Projects like this are critical for three reasons:
  1. Occupy off-shoots like Occupy Our Homes, Occupy Sandy, & Strike Debt’s Rolling Jubilee are providing services which government at all levels has failed to provide. Mutual aid is filling the gap that policy makers and politicians have tragically left open, resulting in massive human suffering.
  2. By providing mutual aid in moments of crisis, these Occupy offshoots have the opportunity to turn people they have aided into activists and leaders for these causes. We’ve seen it time and again with Occupy Our Homes, where people who have been helped become gung-ho community organizers afterwards.
  3. Additionally, by providing mutual aid, these groups succeed in radicalizing the people they help, educating them on the root causes of these crises and the sorts of solutions which are needed to address the problems. These are not things which are part of normal American political discourse, so this step is significant.

All of this work is slow. It’s oriented on helping people one individual or one family at a time. But it has tremendous power and potential, not in the least because each of these efforts provide frameworks of a vision for a better America. One where banks can’t steal homes, where debt doesn’t destroy peoples’ lives, and where natural disasters aren’t exacerbated by human failures. In short, these are the sort of projects which have the potential to create a real, sustained new movement that can create massive change in America.

More than any electoral outcome, these developments make me hopeful for the future of our country.

Here comes the shite

Kevin C. Murphy lays out what we are going to see coming in the lame duck and early days of 2013:

We all know what’s coming up first, and Glenn Greenwald already laid out the dismal pattern we can expect — and need to break — on the Grand Bargain front. True to form, Peter Orszag — and what does it say about our president’s priorities that he staffed up his first administration with this kind of jackass? — has already sent out the let’s-fiddle-with-social-security trial balloon. Erskine Bowles’ name has been aggressively floated as the new SecTreas and High Inquisitor in the matter of the Deficit Witches. By all accounts, President Obama seems to think he can play Nixon-in-China on Social Security and Medicare. But this is not at all why voters gave him a Democratic mandate, and that’s exactly the sort of wrong-headed notion, coupled with Katrina, that turned the electorate against Dubya in 2005.

Murphy goes on to make a compelling case for strong pressure on Obama from the left:

The only way President Obama will make that progressive shift, it is now clear, is if the American people push him in that direction.
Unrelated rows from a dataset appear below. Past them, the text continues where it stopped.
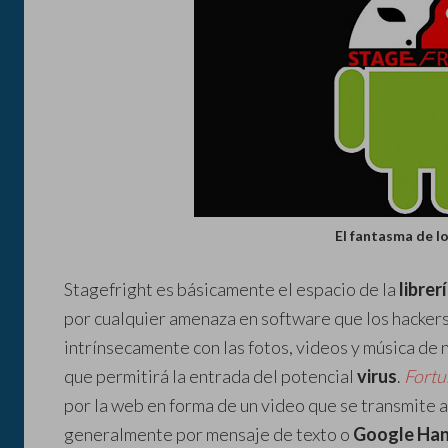
El fantasma de l
Stagefright es básicamente el espacio de la
librer
por cualquier amenaza en software que los hackers
intrínsecamente con las fotos, videos y música de 
que permitirá la entrada del potencial
virus
.
Fortu
por la web en forma de un video que se transmite 
generalmente por mensaje de texto o
Google Ha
In this, what Obama said on election night is absolutely correct. No matter what the president has said on the campaign trail, we can no longer hope this administration will bring change we can believe in. He is going to have to be forced into it by a Democratic electorate that refuses to accept anything less. It’s not a coincidence that the two progressive reforms Obama finally embraced this year — same-sex marriage and the DREAM Act — were ones that had passionate, vocal, and uncompromising reform movements behind them.

The election results showed that progressives are and can be ascendant in America. But we need to be much tougher on this administration than we have been in the past. Lip service to good intentions and progressive ideals is no longer satisfactory. And that hard work of keeping this administration in line has to begin right now, before the tentpoles of our current social insurance system are chipped away at by way of Grand Bargain.

Democrats just elected this president for a second time, and we don’t want to see any more compromising with and capitulating to economic terrorists. It is past time for this president and this administration to do right by us.

In short, don’t waste time celebrating, organize!